Gracias al PRIH, el personal de las nuevas comisarías también se ha visto reforzado, garantizando una cobertura horaria ampliada y una atención ininterrumpida. Esto se traduce en una respuesta más ágil ante las emergencias y una significativa reducción en los tiempos de espera.

La medida busca disminuir la revictimización y asegurar una mayor presencia institucional en barrios donde, históricamente, el acceso a la justicia ha sido un desafío.

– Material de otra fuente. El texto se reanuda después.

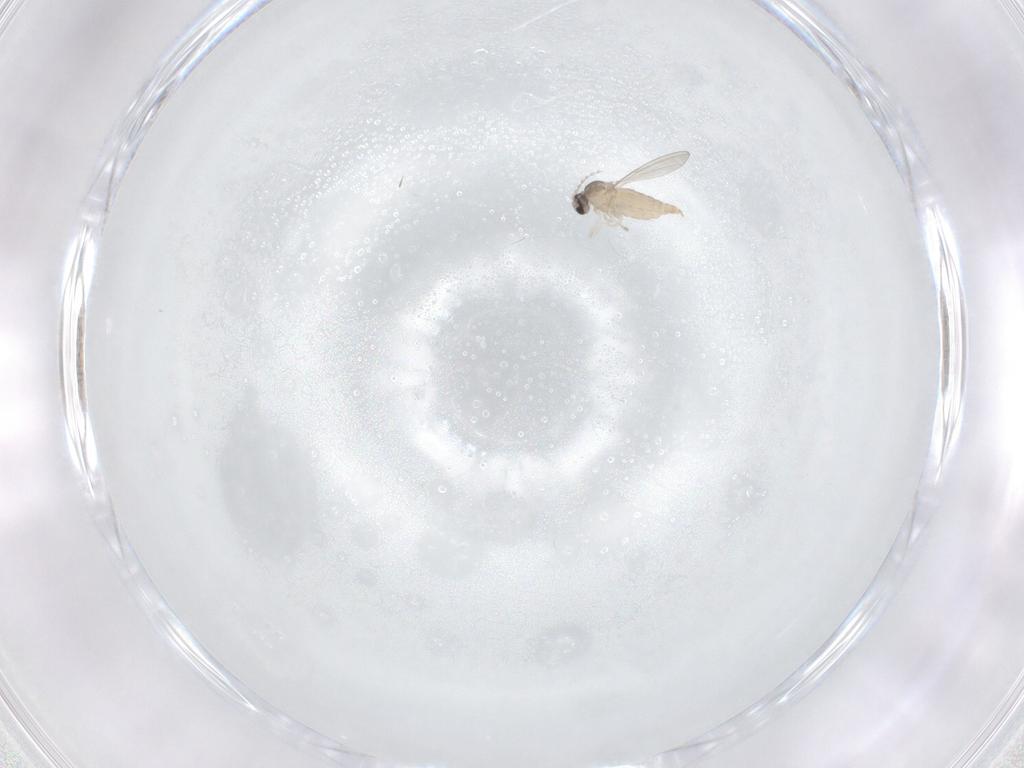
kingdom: Animalia
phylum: Arthropoda
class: Insecta
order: Diptera
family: Cecidomyiidae
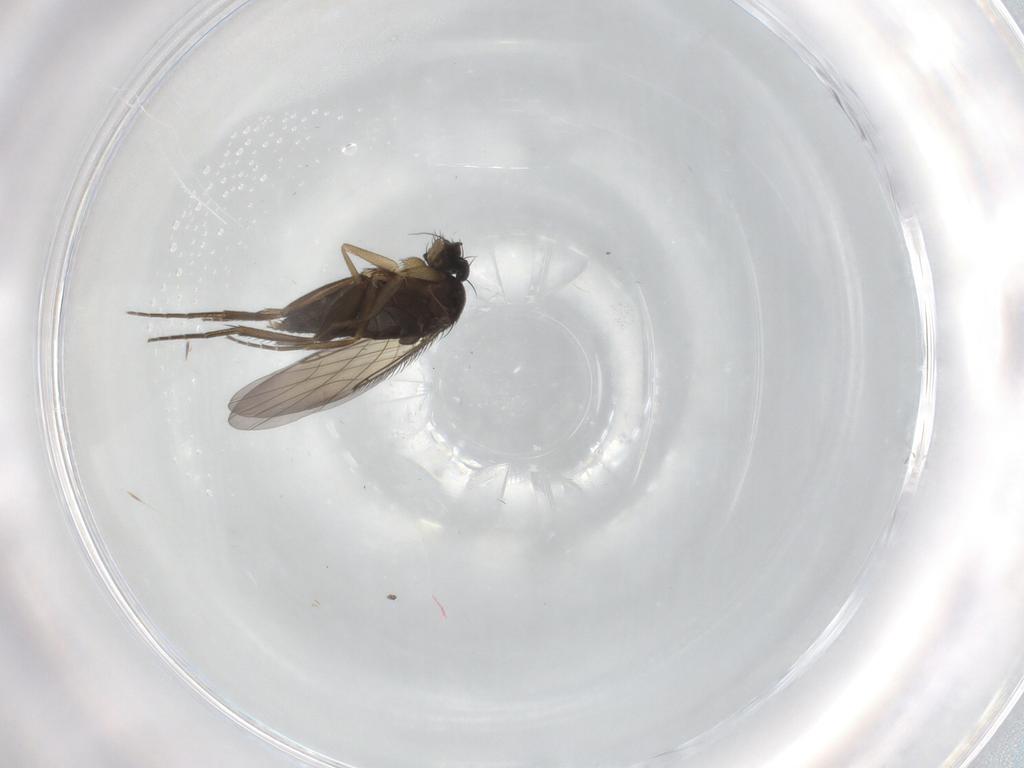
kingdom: Animalia
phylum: Arthropoda
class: Insecta
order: Diptera
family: Phoridae
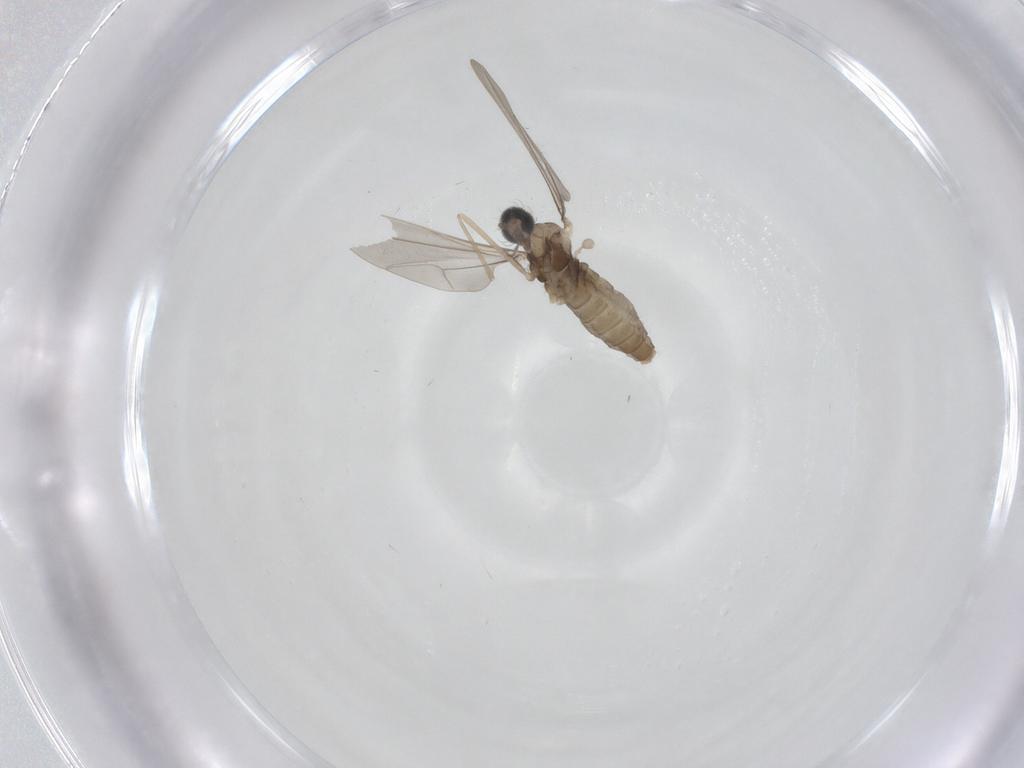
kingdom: Animalia
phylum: Arthropoda
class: Insecta
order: Diptera
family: Cecidomyiidae
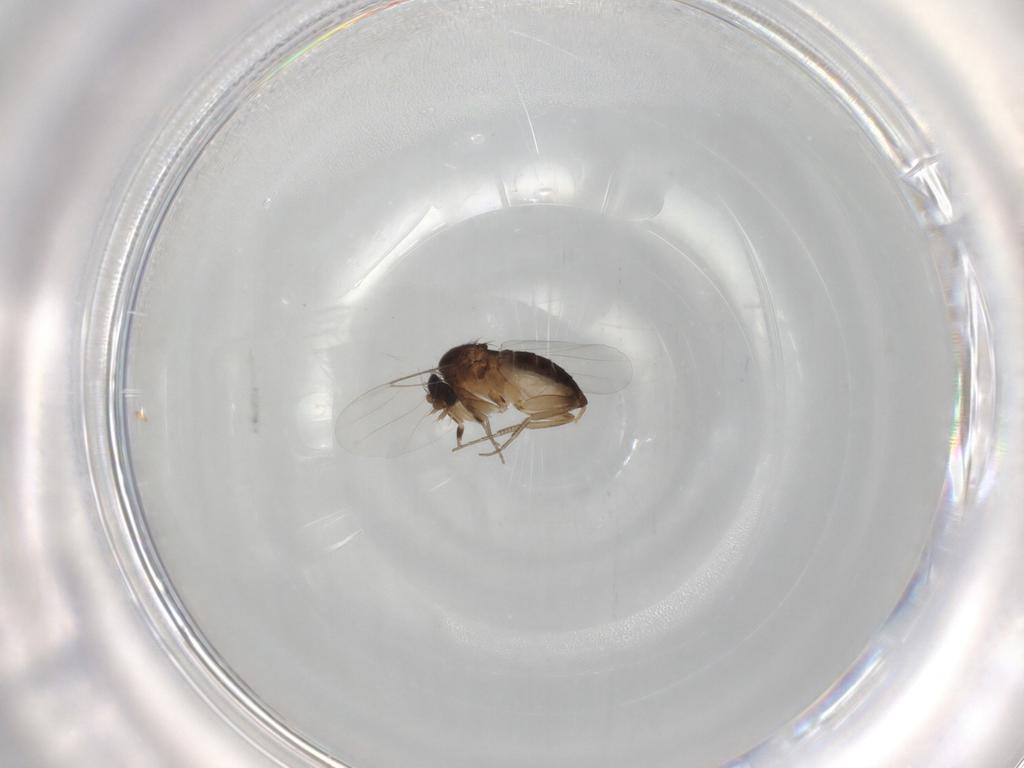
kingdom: Animalia
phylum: Arthropoda
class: Insecta
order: Diptera
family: Phoridae
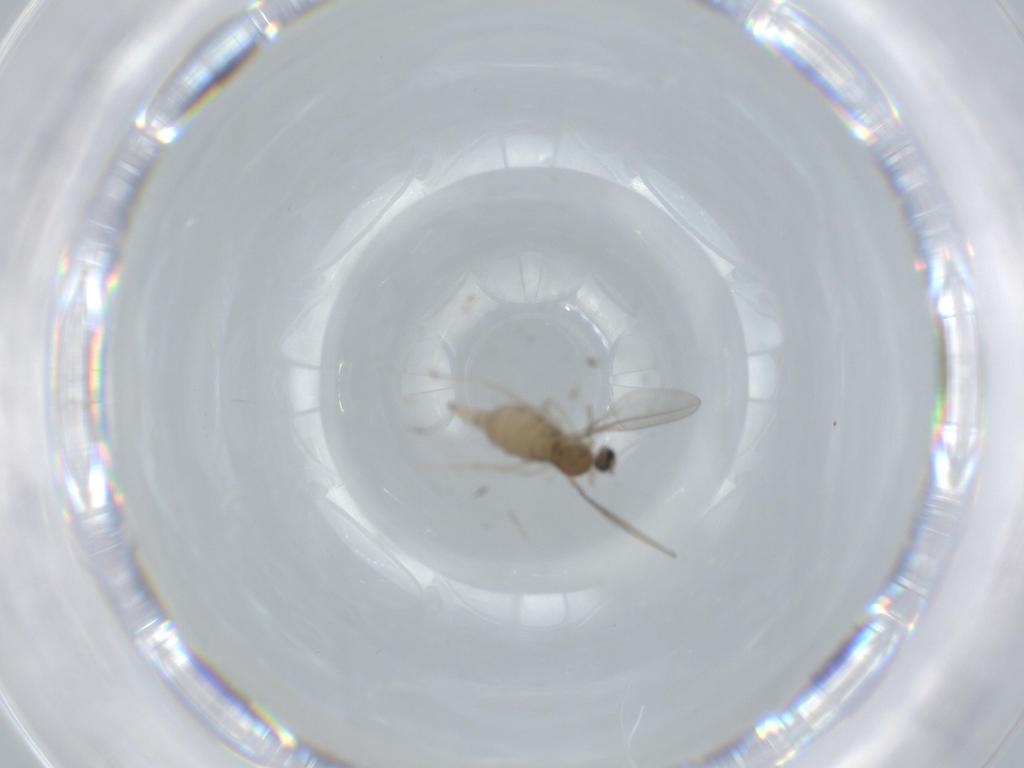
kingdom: Animalia
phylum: Arthropoda
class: Insecta
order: Diptera
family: Cecidomyiidae
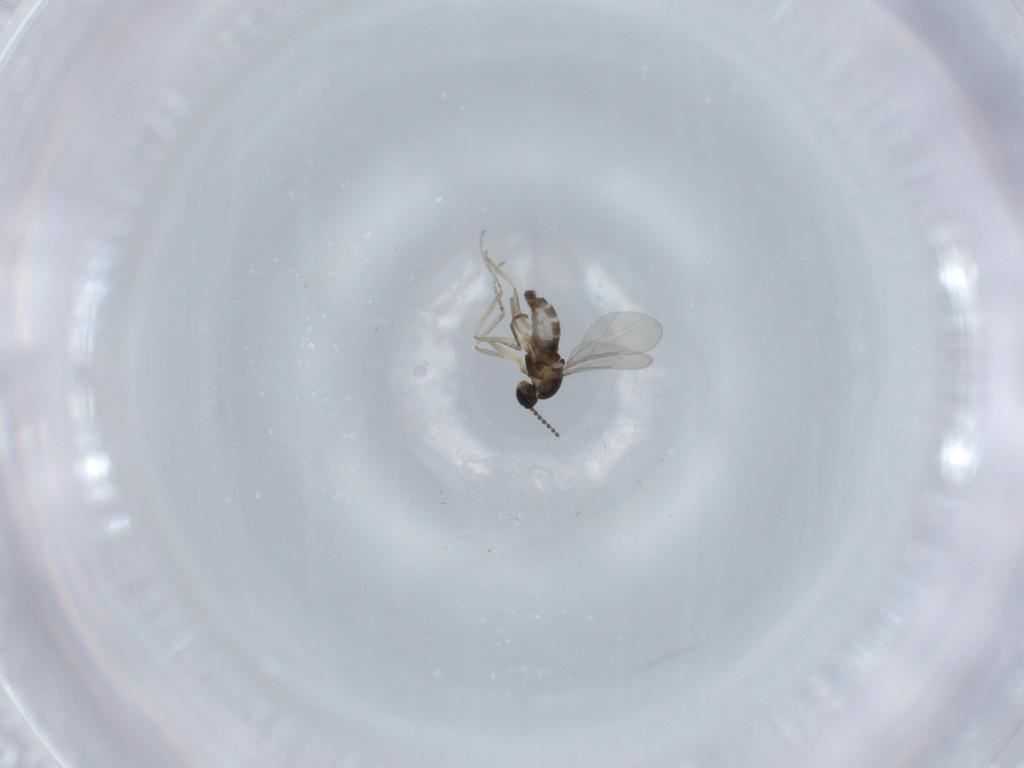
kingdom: Animalia
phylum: Arthropoda
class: Insecta
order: Diptera
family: Cecidomyiidae
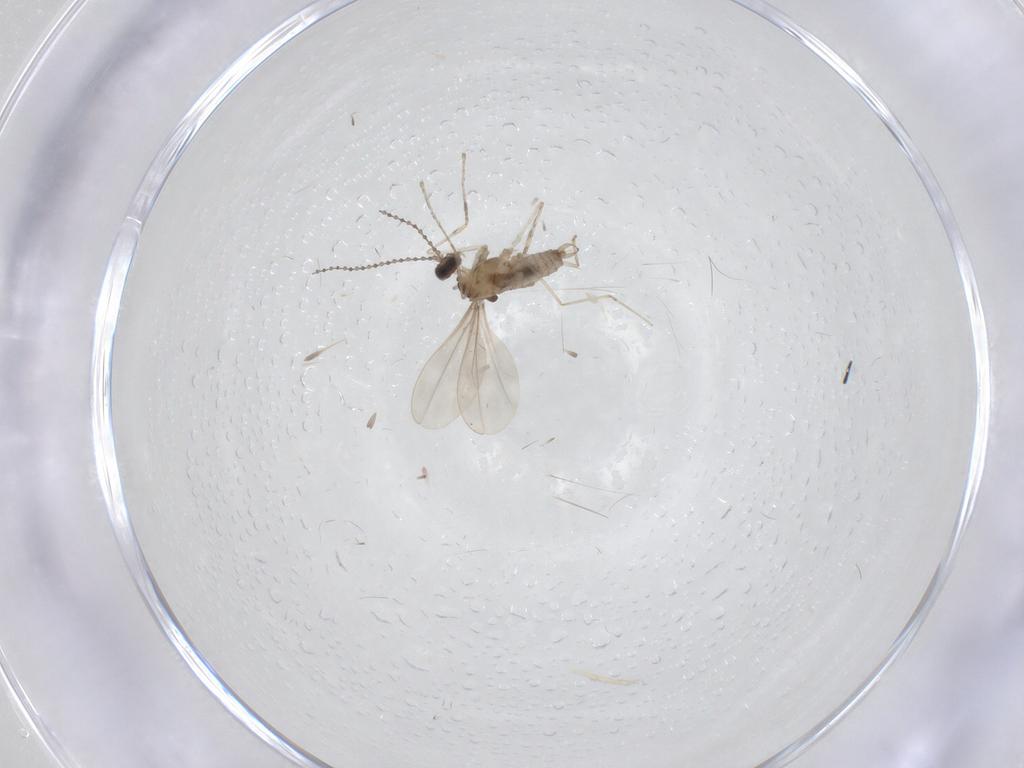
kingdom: Animalia
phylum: Arthropoda
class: Insecta
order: Diptera
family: Cecidomyiidae
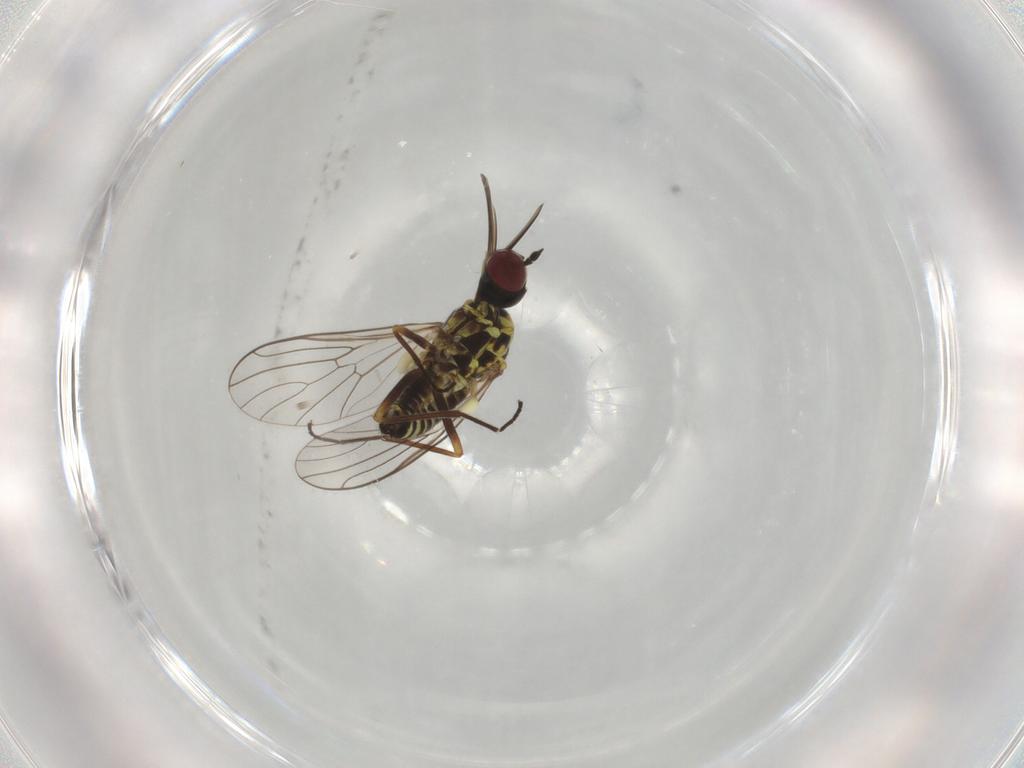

Bogotá ha mejorado su ratio de atención, pasando de un equipo comisarial por cada 155.000 habitantes a uno por cada 139.000.
Bosa: El Epicentro de la Transformación
La localidad de Bosa se ha convertido en un punto clave de esta ambiciosa expansión. En el Centro de Desarrollo Comunitario (CDC) Bosa El Porvenir, se inauguró la Comisaría de Familia Semipermanente Bosa 2, un hito que marca un antes y un después.

Bosa, lamentablemente, registró más de 6.000 víctimas de violencia intrafamiliar el año pasado, siendo la segunda localidad con mayor demanda en la capital. Con este nuevo esquema, la atención diurna se extiende hasta las 11:00 p.m., duplicando la capacidad de respuesta en los momentos de mayor riesgo.
Esta ampliación es un salvavidas para mujeres cabeza de hogar, trabajadores informales, niñas, niños, personas mayores y familias enteras que antes no podían acceder a la ayuda en horario laboral. Es un compromiso real con los más vulnerables.

En 2025, las Comisarías de Familia de Bogotá atendieron a 145.351 personas. De ellas, un alarmante 45.749 fueron víctimas de violencia en el contexto familiar. Un 71% eran mujeres y un 33% niñas, niños y adolescentes, cifras que claman por una protección inmediata y cercana.